▸ **Supplied text**
++++++
What I hadn’t considered is that God’s law is above human law and if there’s a justifiable reason to turn to violence, then maybe it’s not a sin. So if Jesus really was God the son and could not sin against his own nature, then what could justify moving him to violence?
What were the people on the receiving end of this outburst doing that was so bad that, in our Lord’s mind, it would be better for them to go down in history as having been the ones who provoked the prince of peace to violence rather than continue doing what they were doing?
Well, they had setup a bit of a marketplace just outside the temple. So they were changing money and selling livestock, among other things.
So it wasn’t that they were trading in a market that was the object of his anger. It was the fact that they were doing something profane in a sacred place. Profane in this sense means the everyday or secular. They were treating the sacred with a casual attitude.
++++++
(Records from a data source)

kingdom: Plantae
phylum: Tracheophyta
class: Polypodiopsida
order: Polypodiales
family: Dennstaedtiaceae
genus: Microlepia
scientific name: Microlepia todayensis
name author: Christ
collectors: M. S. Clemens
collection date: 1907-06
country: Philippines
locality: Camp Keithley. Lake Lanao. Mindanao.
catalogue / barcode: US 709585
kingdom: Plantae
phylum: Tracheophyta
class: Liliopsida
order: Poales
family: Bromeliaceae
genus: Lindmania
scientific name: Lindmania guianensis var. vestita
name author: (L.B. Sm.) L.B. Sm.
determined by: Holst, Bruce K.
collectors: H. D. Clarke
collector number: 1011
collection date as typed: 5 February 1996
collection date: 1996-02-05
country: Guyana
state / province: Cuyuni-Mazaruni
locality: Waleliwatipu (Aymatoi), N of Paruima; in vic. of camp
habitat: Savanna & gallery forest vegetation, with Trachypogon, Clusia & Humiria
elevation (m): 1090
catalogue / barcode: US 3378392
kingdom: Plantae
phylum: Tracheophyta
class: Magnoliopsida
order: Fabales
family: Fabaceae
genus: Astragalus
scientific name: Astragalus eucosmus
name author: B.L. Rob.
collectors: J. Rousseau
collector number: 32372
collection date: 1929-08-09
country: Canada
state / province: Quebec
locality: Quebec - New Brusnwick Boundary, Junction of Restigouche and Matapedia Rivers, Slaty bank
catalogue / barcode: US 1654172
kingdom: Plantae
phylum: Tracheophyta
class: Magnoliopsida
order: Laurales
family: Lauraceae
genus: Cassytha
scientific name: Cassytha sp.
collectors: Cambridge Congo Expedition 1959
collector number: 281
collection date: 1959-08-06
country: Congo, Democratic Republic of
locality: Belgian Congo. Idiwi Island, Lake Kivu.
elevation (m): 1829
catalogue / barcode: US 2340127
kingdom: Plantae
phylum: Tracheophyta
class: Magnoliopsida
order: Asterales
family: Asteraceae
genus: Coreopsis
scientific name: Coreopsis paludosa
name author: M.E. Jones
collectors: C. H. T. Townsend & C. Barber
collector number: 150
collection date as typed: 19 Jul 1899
++++++
▸ **What you need to do**
(a) In the passage on Jesus and the temple, what does "profane" mean in the sense used there?
(b) Translate into Spanish this sentence from the passage on Jesus and the temple: "They were treating the sacred with a casual attitude."

▸ **Your written answers**
(a) The everyday or secular.

(b) Trataban lo sagrado con una actitud despreocupada.